Records Show Murder Suspect’s Violent Past
By Dave Franzman, Reporter
By
Aaron Hepker
Story Created:
Apr 25, 2006 at 7:31 PM CDT
Story Updated:
Apr 25, 2006 at 7:46 PM CDT
CEDAR RAPIDS - Kyle Marin was in legal trouble years before prosecutors charged him with two murders Sunday. He's accused of beating and stabbing 18-year-old Kirkwood students Molly Edmondson and Katrina Hill to death.
“Kyle had problems with anger and we all knew that, but never to that extent.” Andrew Arey says he grew up with Kyle Marin in North Liberty. And his legal battles before this weekend were no secret. But Arey says seeing a man he hung around with up on murder charges is hard to accept. “It was shocking. It was like me being a friend of his, what role could I have played in preventing it. Especially over the last few months, his attitude toward life and the people around him began to change.”
In October 2003, Marin was charged as a juvenile with pointing a shotgun at someone to get a video game console. There were then two criminal mischief cases. The most violent episode was a willful injury conviction. Marin beat and hospitalized someone and threaten to hit them with a Brick saying, “This will be the last thing you see."

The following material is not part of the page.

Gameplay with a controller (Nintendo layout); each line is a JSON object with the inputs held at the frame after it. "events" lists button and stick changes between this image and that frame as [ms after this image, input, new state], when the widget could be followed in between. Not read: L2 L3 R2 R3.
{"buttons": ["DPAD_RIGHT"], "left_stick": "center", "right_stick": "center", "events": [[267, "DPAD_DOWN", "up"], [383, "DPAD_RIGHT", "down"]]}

Still, corrections officials say nothing in that record told them a double murder charge lay in Marin's future. Sixth District Corrections Director Gary Hinzman told KCRG-TV9 News, “We have no magic wand to say who's going to jump up next and be a problem for us. If we knew what, we could stop it before it happened.”
Marin spent months in this Coralville halfway house on the willful injury charge and was still on probation. Corrections officials say they were in the process of revoking Marin's probation when he was charged with murder. That would have put him back in a halfway house or even prison.